Un día vínole cierto escrúpulo, y contó a su confesor lo que hacía.

El confesor, fraile severo, de manga estrecha, amonestole con acritud, diciéndole que era un pecado orar por el diablo.

Volvió el santo hombre a su celda lleno de tribulación; pero se consoló pronto y se sintió confortado al advertir una sonrisa -una celeste sonrisa de indulgencia- en la faz de su crucifijo. («Bienaventurados los simples de corazón...»).

Cipriano, pues, no era ingrato, no; pensaba en su diablo con frecuencia.

Aquel buen señor, que bajo las especies de Mefisto le estaba ayudando de una manera tan hábil, tan discreta, tan eficaz, merecía su más cariñoso reconocimiento.

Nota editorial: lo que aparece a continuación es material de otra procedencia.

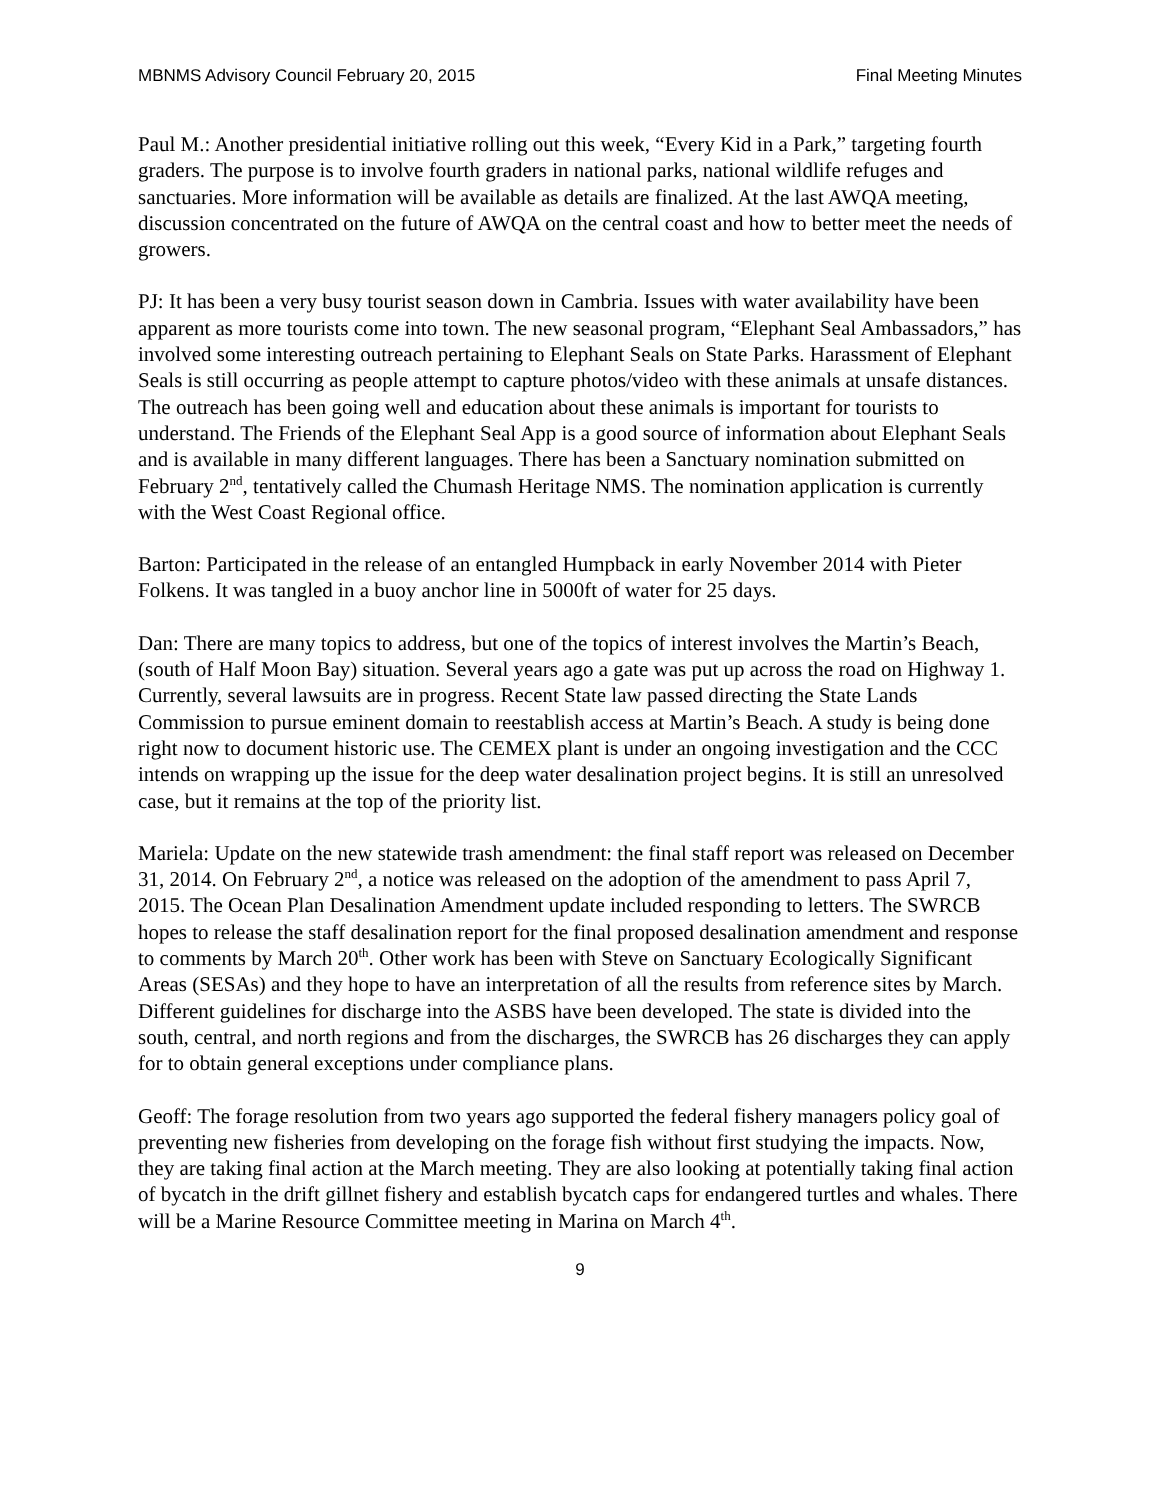MBNMS Advisory Council February 20, 2015 Final Meeting Minutes
Paul M.: Another presidential initiative rolling out this week, “Every Kid in a Park,” targeting fourth graders. The purpose is to involve fourth graders in national parks, national wildlife refuges and sanctuaries. More information will be available as details are finalized. At the last AWQA meeting, discussion concentrated on the future of AWQA on the central coast and how to better meet the needs of growers.
PJ: It has been a very busy tourist season down in Cambria. Issues with water availability have been apparent as more tourists come into town. The new seasonal program, “Elephant Seal Ambassadors,” has involved some interesting outreach pertaining to Elephant Seals on State Parks. Harassment of Elephant Seals is still occurring as people attempt to capture photos/video with these animals at unsafe distances. The outreach has been going well and education about these animals is important for tourists to understand. The Friends of the Elephant Seal App is a good source of information about Elephant Seals and is available in many different languages. There has been a Sanctuary nomination submitted on February 2<sup>nd</sup>, tentatively called the Chumash Heritage NMS. The nomination application is currently with the West Coast Regional office.
Barton: Participated in the release of an entangled Humpback in early November 2014 with Pieter Folkens. It was tangled in a buoy anchor line in 5000ft of water for 25 days.
Dan: There are many topics to address, but one of the topics of interest involves the Martin’s Beach, (south of Half Moon Bay) situation. Several years ago a gate was put up across the road on Highway 1. Currently, several lawsuits are in progress. Recent State law passed directing the State Lands Commission to pursue eminent domain to reestablish access at Martin’s Beach. A study is being done right now to document historic use. The CEMEX plant is under an ongoing investigation and the CCC intends on wrapping up the issue for the deep water desalination project begins. It is still an unresolved case, but it remains at the top of the priority list.
Mariela: Update on the new statewide trash amendment: the final staff report was released on December 31, 2014. On February 2<sup>nd</sup>, a notice was released on the adoption of the amendment to pass April 7, 2015. The Ocean Plan Desalination Amendment update included responding to letters. The SWRCB hopes to release the staff desalination report for the final proposed desalination amendment and response to comments by March 20<sup>th</sup>. Other work has been with Steve on Sanctuary Ecologically Significant Areas (SESAs) and they hope to have an interpretation of all the results from reference sites by March. Different guidelines for discharge into the ASBS have been developed. The state is divided into the south, central, and north regions and from the discharges, the SWRCB has 26 discharges they can apply for to obtain general exceptions under compliance plans.
Geoff: The forage resolution from two years ago supported the federal fishery managers policy goal of preventing new fisheries from developing on the forage fish without first studying the impacts. Now, they are taking final action at the March meeting. They are also looking at potentially taking final action of bycatch in the drift gillnet fishery and establish bycatch caps for endangered turtles and whales. There will be a Marine Resource Committee meeting in Marina on March 4<sup>th</sup>.
9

Hubiera querido verle, hablarle; pero cierto día, en que fue a visitar a Madame Dupont con el exclusivo fin de preguntarle «las señas del diablo», ella se echó a reír con la sonora risa que ya hemos oído.

Sin embargo -dijo Cipriano, picado en su amor propio-, ¿no fue por insinuación suya por lo que usted me invitó aquella tarde?

-Ciertamente; pero usted comprende que, a pesar del frío que hace, yo no voy a tener corazón de enviarle a usted al infierno para que busque a su protector...

-Vamos, no se ría usted de mí. ¿Dónde vive ese señor?

-Ese señor, amigo mío, es un verdadero diablo, y mientras no quiera revelarle directamente o por mi conducto el sitio donde usted pueda verle, ¡yo nada diré!